Tickle.py Dev Diary #5
Long time no see! Long story short, I caught coronavirus and it put a spanner in my plans for quite some time but now i’m better and ready to get back to putting the finishing touches on Tickle.py!
In our last blog I finally got my model producing sound and my next steps would be to wrap and adapt the sound generation script into something slightly more user friendly than it currently is.
My plan at the moment is to edit some of the generate code using the argparse module to reduce the amount of commands required, mostly this will be done by setting default values for the variables. I might do a few experiments with the seed audio functionality built into the prism script later on down the line but this is not a main priority for the immediate future.
AND NOW FOR THE LOCAL ENVIRONMENT TESTS
As part of this project was to see if I could run this locally I made an attempt to run the TensorFlow generation model directly on my computer before creating the python wrapper to make sure that this is feasible. I then ran into some issues with my local computers anaconda environment, however thanks to a helpful github user I managed to solve my python issues!
With this and downloading a new CUDA library for my laptop’s graphics card, I managed to run the sound generation tensorflow script successfully.
My first test was to generate 5 clips of 10 seconds on my laptop locally to compare. It took 3502.08 seconds to generate this at Epoch 12 of my model with a temperature of 0.95. This means it takes around an hour to generate 50 seconds worth of content. Meaning that even though I can run my model successfully on my computer, it would be best to continue using Google Colab to generate clips.
Narrowing Scope
The difficulty I ran into solving my Python environment and then the long time that it took my computer to generate the audio makes me feel that perhaps instead of a command line python script I should generate a python notebook that can run on more powerful computers remotely. I have seen this approach of avoiding running models remotely being used on other AI Art generation tools such as Midjourney and DALL-E (However I feel in those cases the intention is to maintain ownership of the model). I feel the upside of running a local environment is very minimal as with some small changes, power users can simply run the notebook on their own computers/ easily adapt the code to run on the command line instead of Colab.
In short, Changing my scope to a notebook fulfils my goal of creating an easy way to run my model as I think the wrapper is too much effort for something that is ultimately cosmetic.
Testing my Model
As I have generated some sound using this model, lets look into what my computer has generated as I am actually a bit disappointed by my results.
All of the outputs are very quiet and do not meet my criteria of triggering an ASMR response.

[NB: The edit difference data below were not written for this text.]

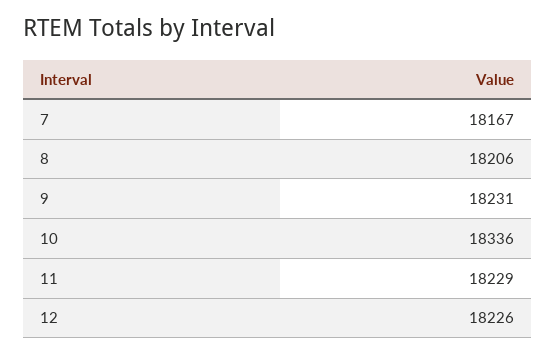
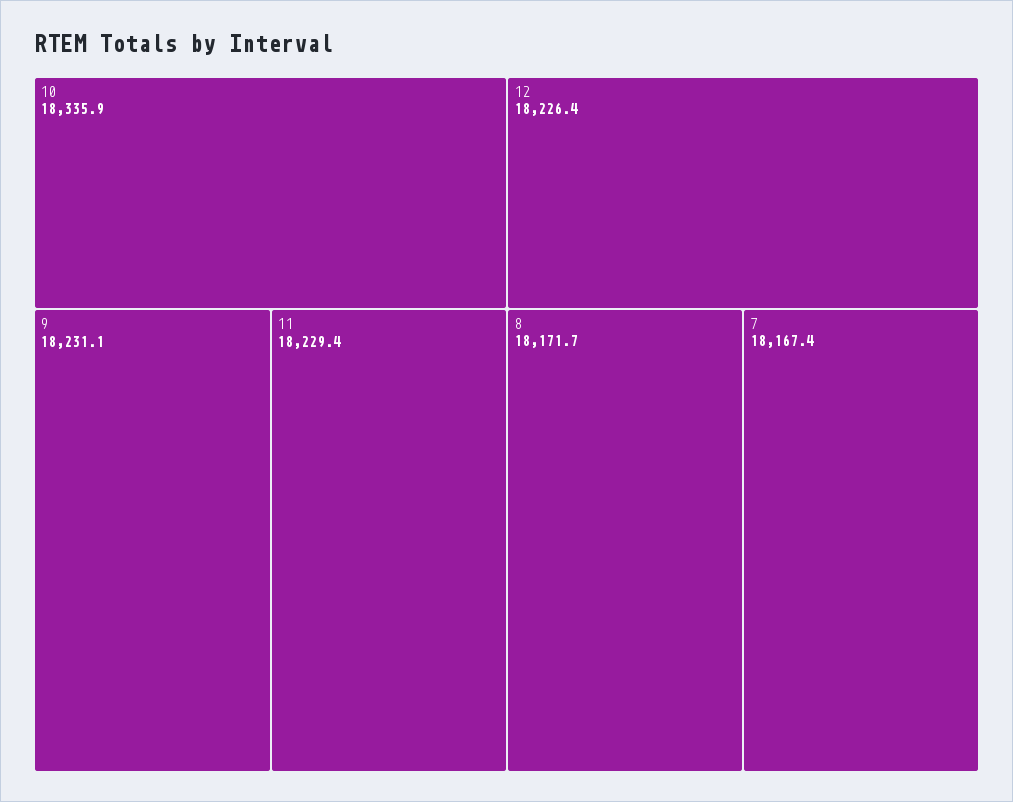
8: 18206 -> 18171.7

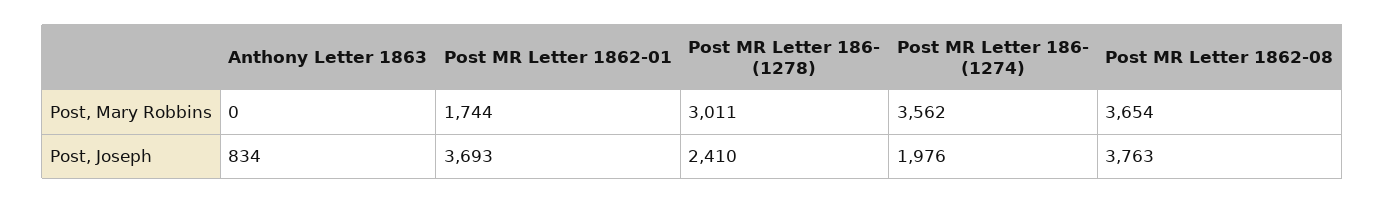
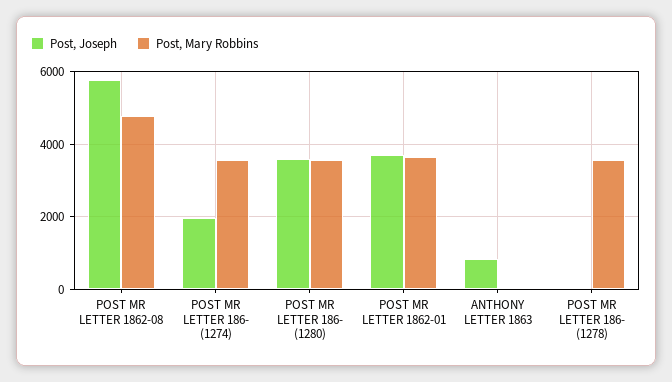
Post, Mary Robbins, Post MR Letter 1862-01: 1744 -> 3600
Post, Mary Robbins, Post MR Letter 186- (1278): 3011 -> 3600
Post, Mary Robbins, Post MR Letter 1862-08: 3654 -> 4800
Post, Joseph, Post MR Letter 186- (1278): 2410 -> 0
Post, Joseph, Post MR Letter 1862-08: 3763 -> 5800
Post, Joseph, POST MR LETTER 186- (1280): none -> 3600
Post, Mary Robbins, POST MR LETTER 186- (1280): none -> 3600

As you can see the above response is very quiet here and almost inaudible, below is a spectrogram I took of the output and the notebook that I used to generate it.
Even though my model was silent to my ears, it was producing something clearly when looking at the spectrogram. To investigate further I generated a spectrogram of one of the slices of training data I used to compare:
Firstly off the cuff, the file sizes are very different between my training data (11MB) and the output (312kb), this is probably due to the decreased sampling rate but it doesn’t explain why the above spectograph is so difficult to read which suggests that there is something wrong with my Jupyter notebook code as I would have expected the spectograph to look like the one below.

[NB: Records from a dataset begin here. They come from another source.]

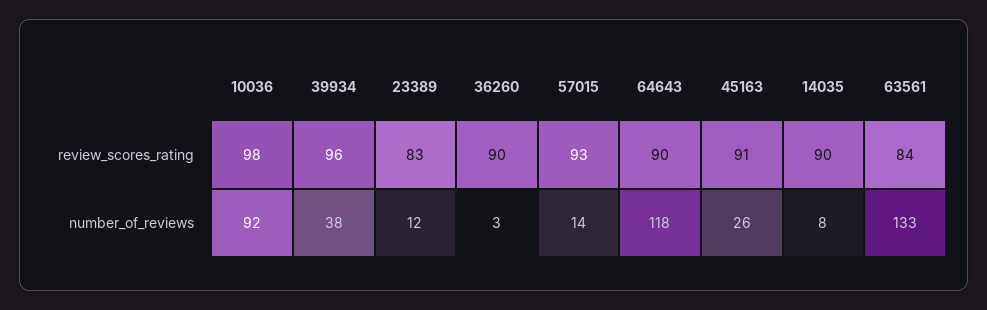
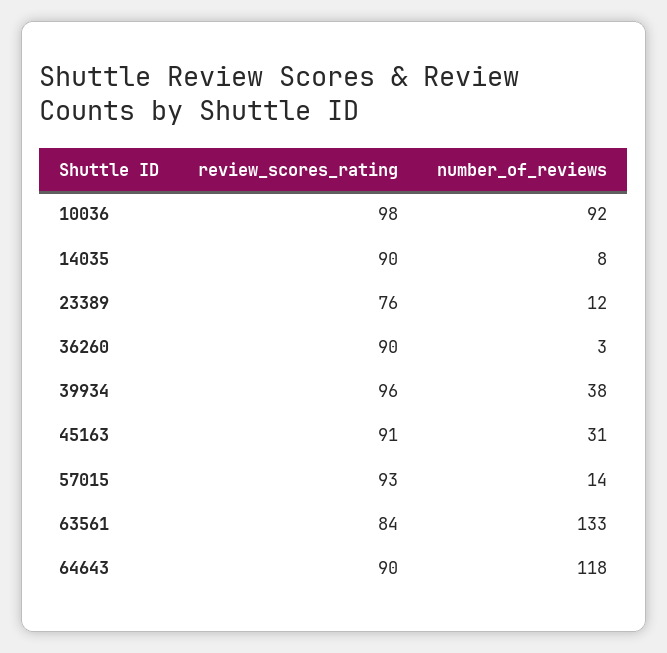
23389, review_scores_rating: 83 -> 76
45163, number_of_reviews: 26 -> 31

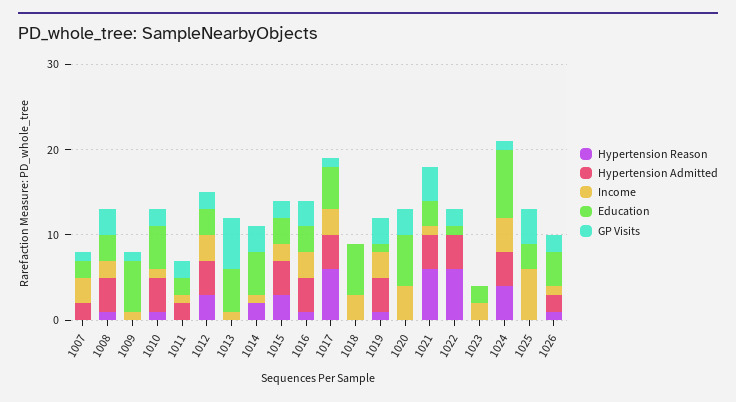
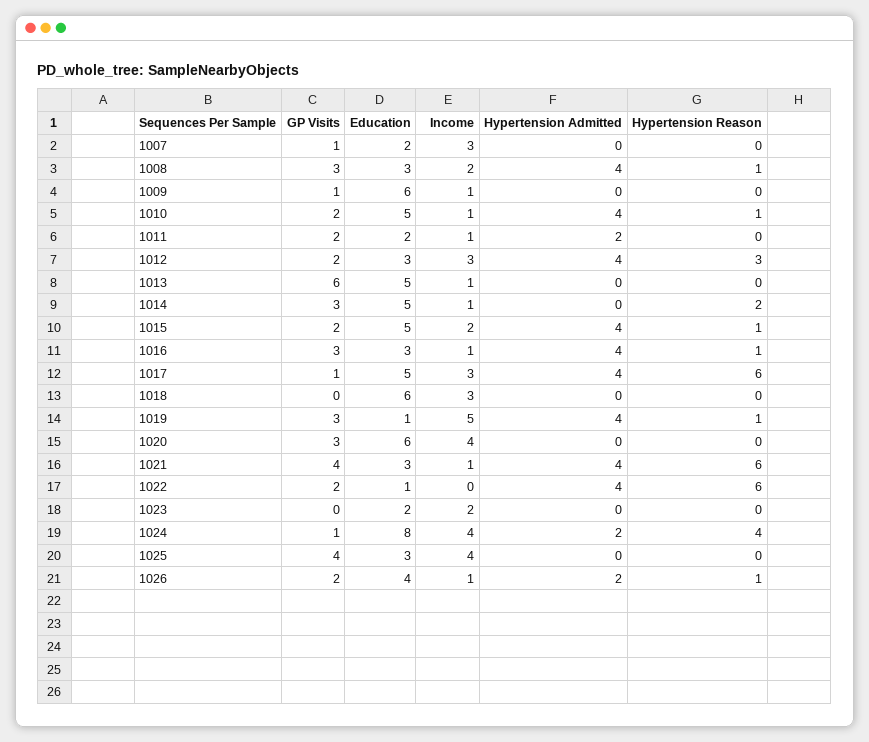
Hypertension Admitted, 1007: 2 -> 0
Hypertension Reason, 1015: 3 -> 1
Education, 1015: 3 -> 5
Income, 1016: 3 -> 1
Income, 1019: 3 -> 5
Hypertension Admitted, 1024: 4 -> 2
Income, 1025: 6 -> 4

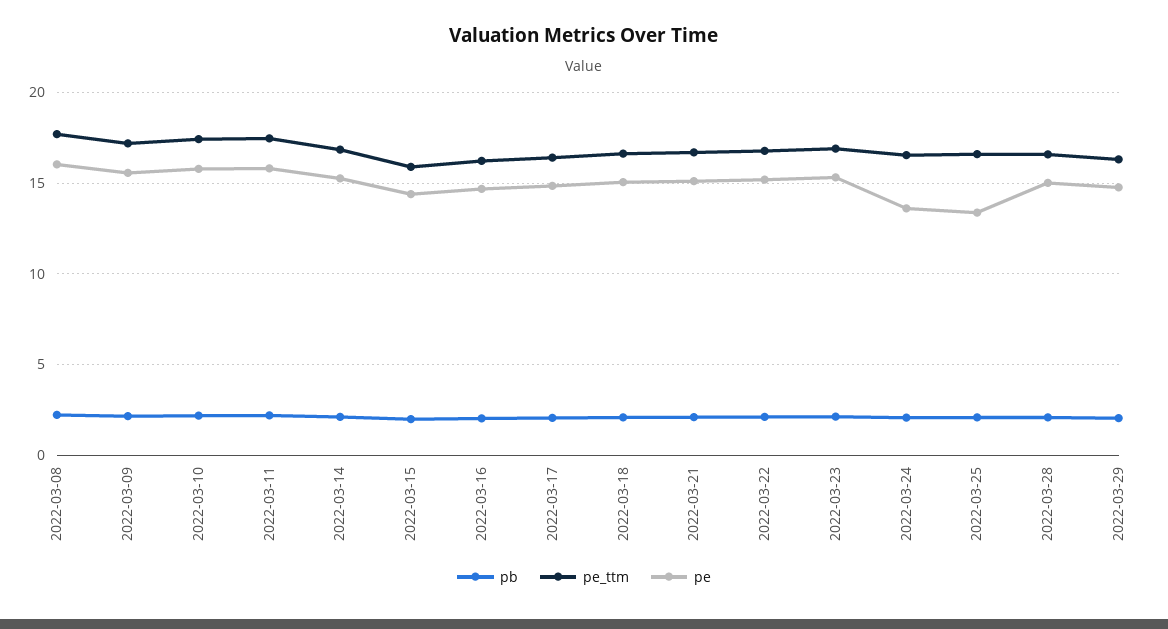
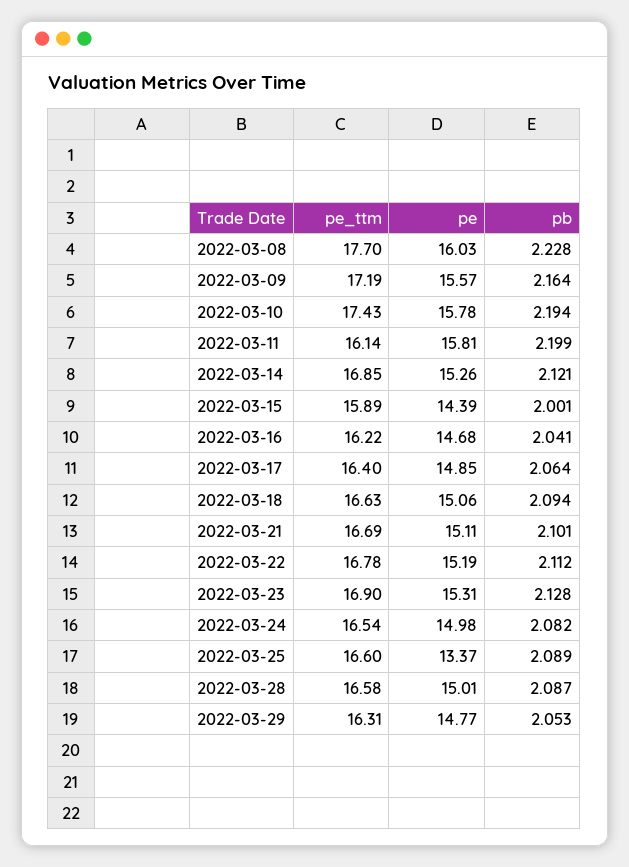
pe_ttm, 2022-03-11: 17.5 -> 16.14
pe, 2022-03-24: 13.5 -> 14.98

After messing around with a few different tutorials I eventually found a tutorial from dolby that allowed me to generate a normalized readable spectogram like the one above, which I then added some axis labels (And edited slightly to only sample 16kHz)

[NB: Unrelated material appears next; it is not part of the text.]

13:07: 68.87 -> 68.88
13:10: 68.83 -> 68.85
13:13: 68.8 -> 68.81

Now we can more accurately compare the training data and what was generated by the model
The vertical lines remain the same between the two different spectrographs for my local model and these are not present in the training data (Also for some reason the generated audio appears to be breaking the spectrograph by not filling in the data close to 8kHz in every instance of vertical audio discontinuity). This could possibly be due to running the model locally but let me check an output from my colab model so I can be sure as in my previous post I expressed worry about model overfit and these artefacts could also be because of that.
Looking at the lack of sudden vertical audio discontinuity in the above spectrograph and that it is from a model 10 generations younger, I can conclude that I have trained the model that I am using on my local device too much which is causing artefacts that are getting in the way of audio generation.
Conclusion
As I am moving away in this project from creating a local command line interface wrapper for my model primarily due to worry about machine processing power, my next goal is to find the best epoch to generate ASMR content from and then afterwards streamline the python notebook!